Görev:
Aşağıdaki satırlar arasında "родител" kelimesini içeren her satırı bulun ve kopyalayın.
**** Verilen satırlar
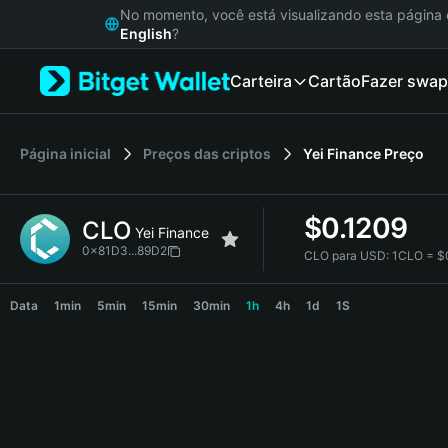
English
No momento, você está visualizando esta págin
日本語
English
?
Tiếng Việt
Carteira
Cartão
Fazer swap
Русский
Español (Latinoamérica)
Türkçe
Italiano
Página inicial
Preços das criptos
Yei Finance
Preço
Français
Deutsch
$
0.1209
CLO
简体中文
Yei Finance
繁體中文
0x81D3...89D2
CLO para USD:
1CLO = $
Português (Portugal)
CLO Price Chart
Bahasa Indonesia
Data
1min
5min
15min
30min
1h
4h
1d
1S
ภาษาไทย
हिन्दी
বাংলা
Español
Português (Brasil)
Español (Argentina)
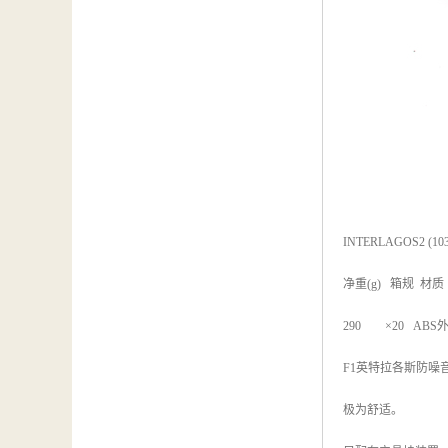
INTERLAGOS2 (103
净重(g) 箱规 
290 ×20 ABS
F1英特拉各斯防
极为舒适。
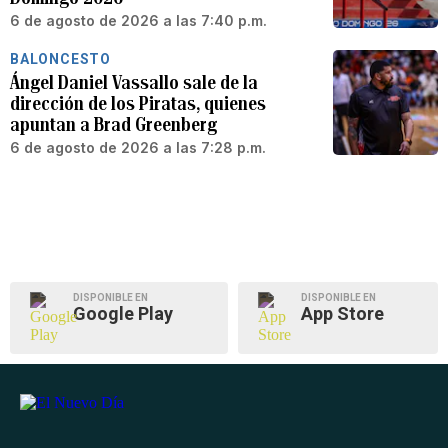
6 de agosto de 2026 a las 7:40 p.m.
BALONCESTO
Ángel Daniel Vassallo sale de la
dirección de los Piratas, quienes
apuntan a Brad Greenberg
6 de agosto de 2026 a las 7:28 p.m.
DISPONIBLE EN
DISPONIBLE EN
Google Play
App Store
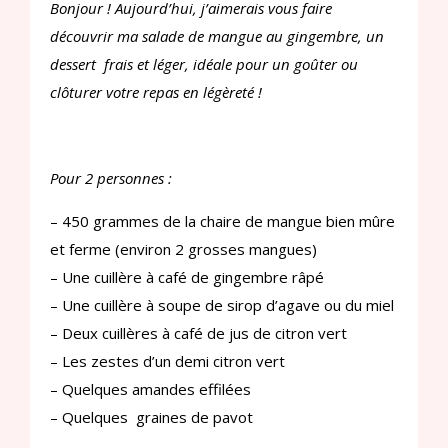
Bonjour ! Aujourd’hui, j’aimerais vous faire
découvrir ma salade de mangue au gingembre, un
dessert frais et léger, idéale pour un goûter ou
clôturer votre repas en légèreté !
Pour 2 personnes :
– 450 grammes de la chaire de mangue bien mûre
et ferme (environ 2 grosses mangues)
– Une cuillère à café de gingembre râpé
– Une cuillère à soupe de sirop d’agave ou du miel
– Deux cuillères à café de jus de citron vert
– Les zestes d’un demi citron vert
– Quelques amandes effilées
– Quelques graines de pavot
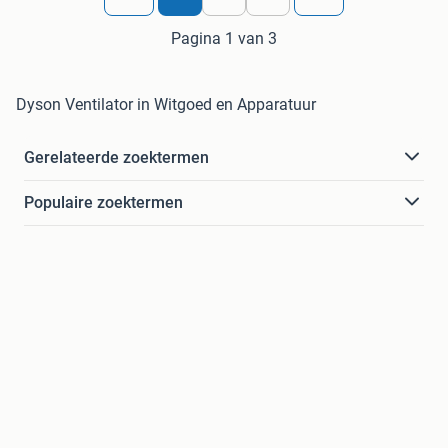
Pagina 1 van 3
Dyson Ventilator in Witgoed en Apparatuur
Gerelateerde zoektermen
Populaire zoektermen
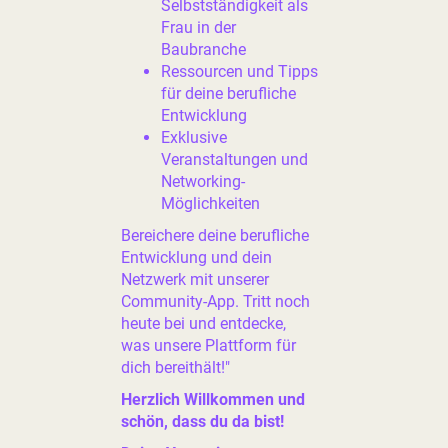
Selbstständigkeit als
Frau in der
Baubranche
Ressourcen und Tipps
für deine berufliche
Entwicklung
Exklusive
Veranstaltungen und
Networking-
Möglichkeiten
Bereichere deine berufliche
Entwicklung und dein
Netzwerk mit unserer
Community-App. Tritt noch
heute bei und entdecke,
was unsere Plattform für
dich bereithält!"
Herzlich Willkommen und
schön, dass du da bist!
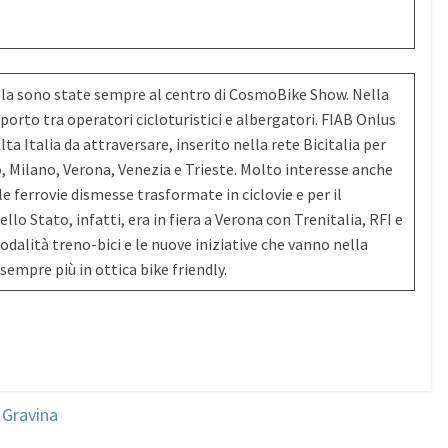
lla sono state sempre al centro di CosmoBike Show. Nella
porto tra operatori cicloturistici e albergatori. FIAB Onlus
lta Italia da attraversare, inserito nella rete Bicitalia per
o, Milano, Verona, Venezia e Trieste. Molto interesse anche
le ferrovie dismesse trasformate in ciclovie e per il
dello Stato, infatti, era in fiera a Verona con Trenitalia, RFI e
dalità treno-bici e le nuove iniziative che vanno nella
 sempre più in ottica bike friendly.
 Gravina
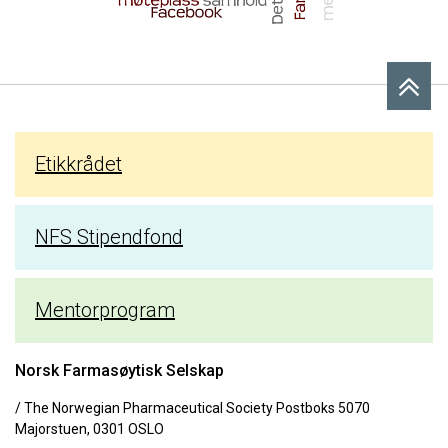
Etikkrådet
NFS Stipendfond
Mentorprogram
Norsk Farmasøytisk Selskap
/ The Norwegian Pharmaceutical Society Postboks 5070
Majorstuen, 0301 OSLO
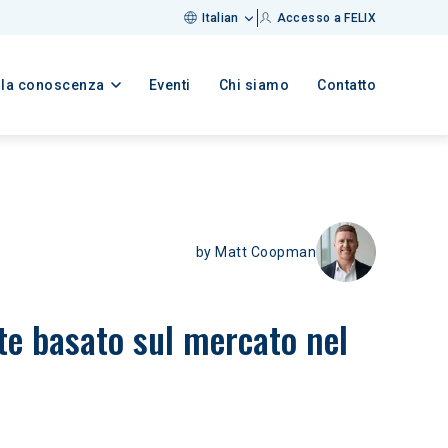
Italian
Accesso a FELIX
lla conoscenza
Eventi
Chi siamo
Contatto
by
Matt Coopman
te basato sul mercato nel 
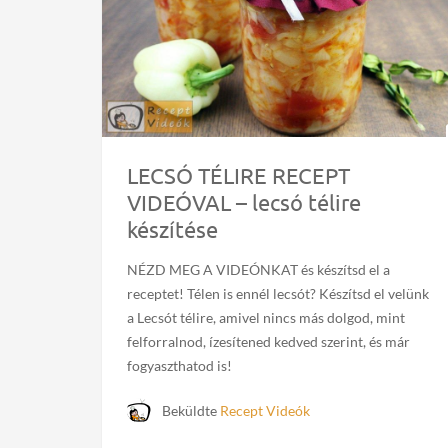
LECSÓ TÉLIRE RECEPT
VIDEÓVAL – lecsó télire
készítése
NÉZD MEG A VIDEÓNKAT és készítsd el a
receptet! Télen is ennél lecsót? Készítsd el velünk
a Lecsót télire, amivel nincs más dolgod, mint
felforralnod, ízesítened kedved szerint, és már
fogyaszthatod is!
Beküldte
Recept Videók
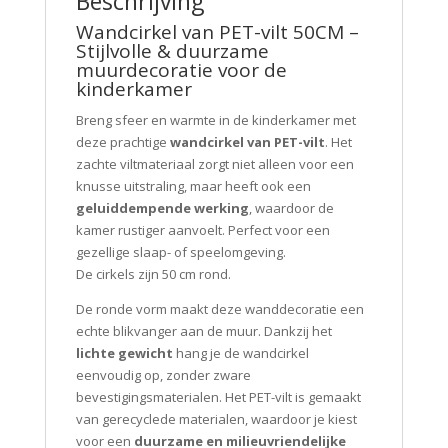
Beschrijving
Wandcirkel van PET-vilt 50CM –
Stijlvolle & duurzame
muurdecoratie voor de
kinderkamer
Breng sfeer en warmte in de kinderkamer met
deze prachtige
wandcirkel van PET-vilt
. Het
zachte viltmateriaal zorgt niet alleen voor een
knusse uitstraling, maar heeft ook een
geluiddempende werking
, waardoor de
kamer rustiger aanvoelt. Perfect voor een
gezellige slaap- of speelomgeving.
De cirkels zijn 50 cm rond.
De ronde vorm maakt deze wanddecoratie een
echte blikvanger aan de muur. Dankzij het
lichte gewicht
hang je de wandcirkel
eenvoudig op, zonder zware
bevestigingsmaterialen. Het PET-vilt is gemaakt
van gerecyclede materialen, waardoor je kiest
voor een
duurzame en milieuvriendelijke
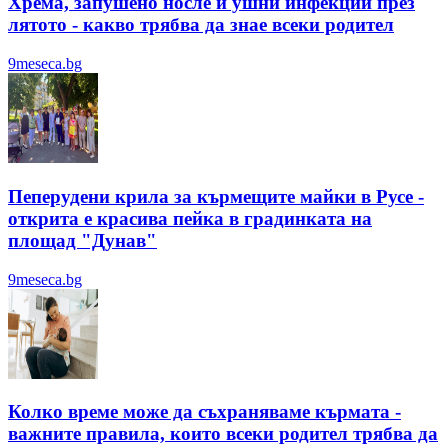
Хрема, запушено носле и ушни инфекции през
лятотo - какво трябва да знае всеки родител
9meseca.bg
Пеперудени крила за кърмещите майки в Русе -
открита е красива пейка в градинката на
площад "Дунав"
9meseca.bg
Колко време може да съхраняваме кърмата -
важните правила, които всеки родител трябва да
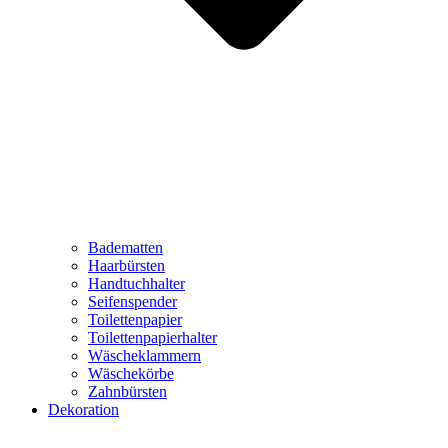
Badematten
Haarbürsten
Handtuchhalter
Seifenspender
Toilettenpapier
Toilettenpapierhalter
Wäscheklammern
Wäschekörbe
Zahnbürsten
Dekoration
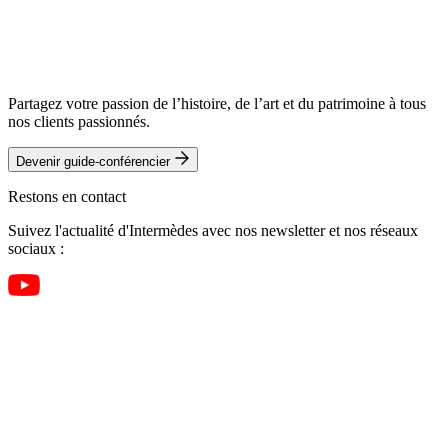
Partagez votre passion de l’histoire, de l’art et du patrimoine à tous
nos clients passionnés.
Devenir guide-conférencier
Restons en contact
Suivez l'actualité d'Intermèdes avec nos newsletter et nos réseaux
sociaux :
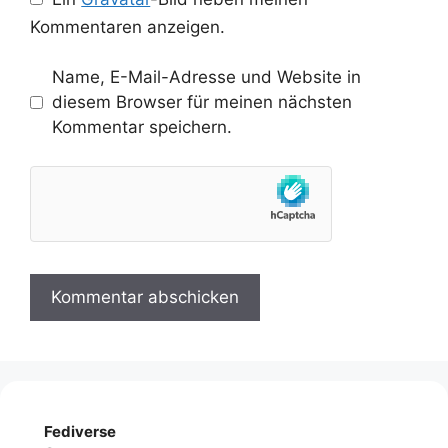
Kommentaren anzeigen.
Name, E-Mail-Adresse und Website in
diesem Browser für meinen nächsten
Kommentar speichern.
Fediverse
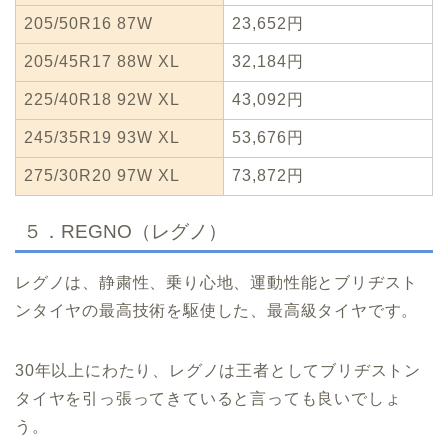
205/50R16 87W
23,652円
205/45R17 88W XL
32,184円
225/40R18 92W XL
43,092円
245/35R19 93W XL
53,676円
275/30R20 97W XL
73,872円
５．REGNO（レグノ）
レグノは、静粛性、乗り心地、運動性能とブリヂスト
ンタイヤの最高技術を駆使した、最高級タイヤです。
30年以上にわたり、レグノは王者としてブリヂストン
タイヤを引っ張ってきていると言っても良いでしょ
う。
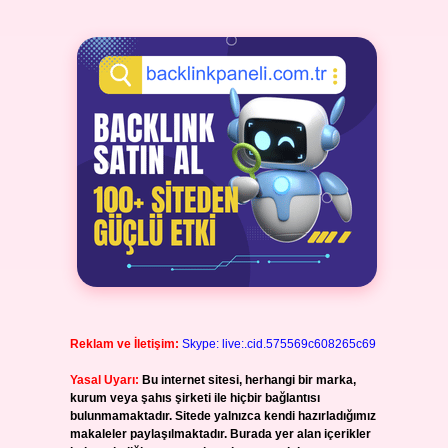
Reklam ve İletişim:
Skype: live:.cid.575569c608265c69
Yasal Uyarı:
Bu internet sitesi, herhangi bir marka,
kurum veya şahıs şirketi ile hiçbir bağlantısı
bulunmamaktadır. Sitede yalnızca kendi hazırladığımız
makaleler paylaşılmaktadır. Burada yer alan içerikler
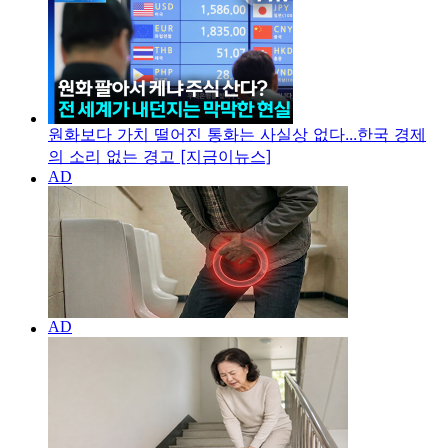
원화보다 가치 떨어진 통화는 사실상 없다...한국 경제
의 소리 없는 경고 [지금이뉴스]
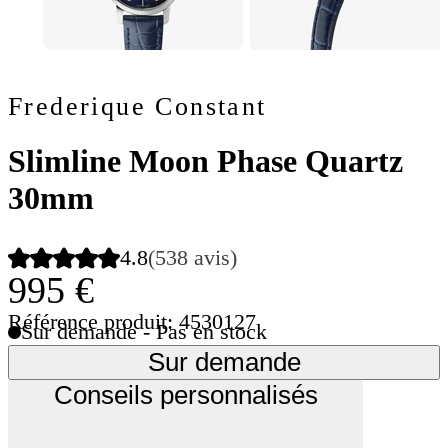
Frederique Constant
Slimline Moon Phase Quartz
30mm
4.8
(538 avis)
995 €
Référence produit: 4530127
Sur demande - Pas en stock
Sur demande
Conseils personnalisés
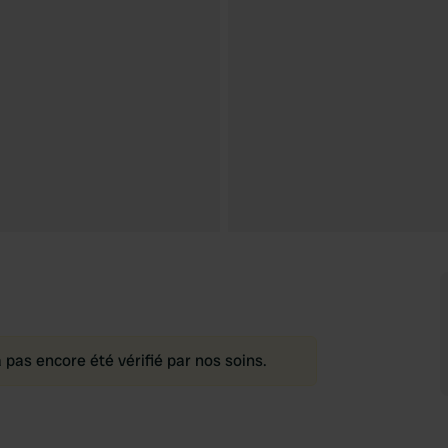
as encore été vérifié par nos soins.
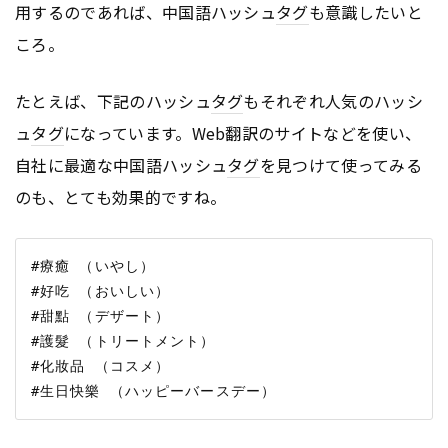
用するのであれば、中国語ハッシュ
タグ
も意識したいと
ころ。
たとえば、下記のハッシュ
タグ
もそれぞれ人気のハッシ
ュ
タグ
になっています。Web翻訳のサイトなどを使い、
自社に最適な中国語ハッシュ
タグ
を見つけて使ってみる
のも、とても効果的ですね。
#療癒 （いやし）

#好吃 （おいしい）

#甜點 （デザート）

#護髮 （トリートメント）

#化妝品 （コスメ）
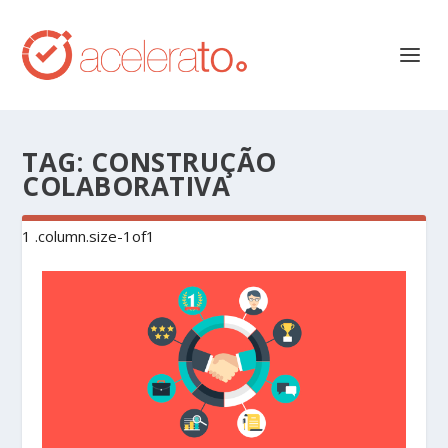
TAG:
CONSTRUÇÃO
COLABORATIVA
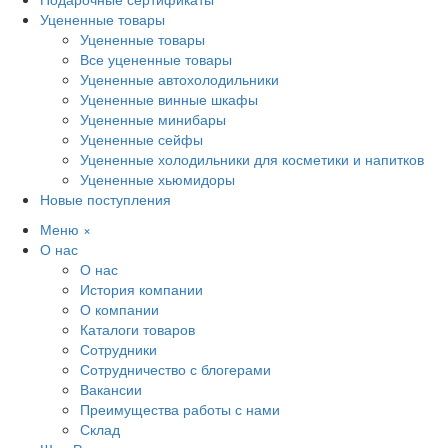
Уцененные товары
Уцененные товары
Все уцененные товары
Уцененные автохолодильники
Уцененные винные шкафы
Уцененные минибары
Уцененные сейфы
Уцененные холодильники для косметики и напитков
Уцененные хьюмидоры
Новые поступления
Меню
×
О нас
О нас
История компании
О компании
Каталоги товаров
Сотрудники
Сотрудничество с блогерами
Вакансии
Преимущества работы с нами
Склад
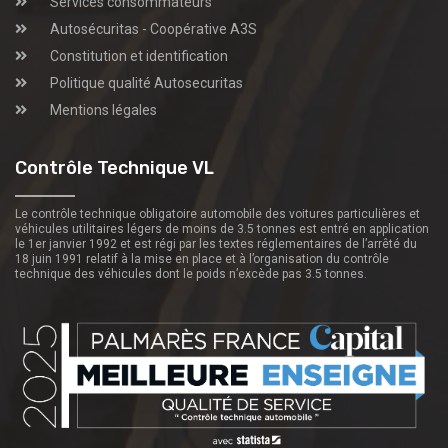
Services consommateurs
Autosécuritas - Coopérative A3S
Constitution et identification
Politique qualité Autosecuritas
Mentions légales
Contrôle Technique VL
Le contrôle technique obligatoire automobile des voitures particulières et
véhicules utilitaires légers de moins de 3.5 tonnes est entré en application
le 1er janvier 1992 et est régi par les textes réglementaires de l’arrêté du
18 juin 1991 relatif à la mise en place et à l’organisation du contrôle
technique des véhicules dont le poids n’excède pas 3.5 tonnes.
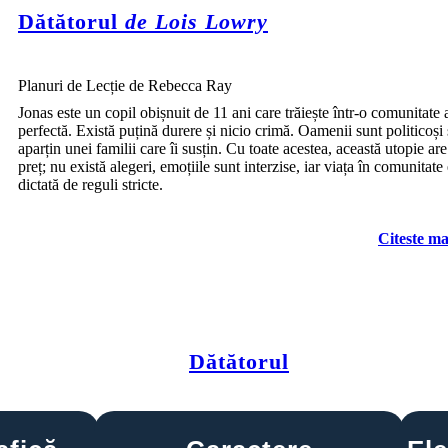
Dătătorul
de Lois Lowry
Planuri de Lecție de Rebecca Ray
Jonas este un copil obișnuit de 11 ani care trăiește într-o comunitate 
perfectă. Există puțină durere și nicio crimă. Oamenii sunt politicoși ș
aparțin unei familii care îi susțin. Cu toate acestea, această utopie ar
preț; nu există alegeri, emoțiile sunt interzise, iar viața în comunitate 
dictată de reguli stricte.
Citeste ma
Dătătorul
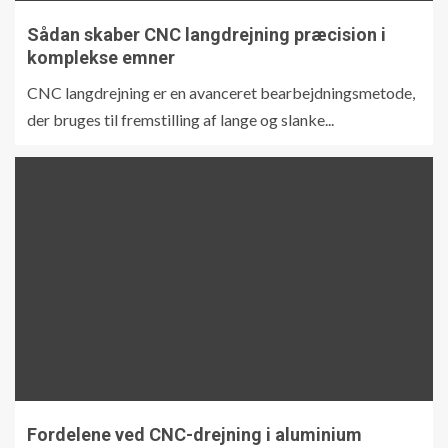
Sådan skaber CNC langdrejning præcision i
komplekse emner
CNC langdrejning er en avanceret bearbejdningsmetode,
der bruges til fremstilling af lange og slanke...
Fordelene ved CNC-drejning i aluminium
********
Alıştırma çıktısı:
лятотo - какво трябва да знае всеки родител
важните правила, които всеки родител трябва да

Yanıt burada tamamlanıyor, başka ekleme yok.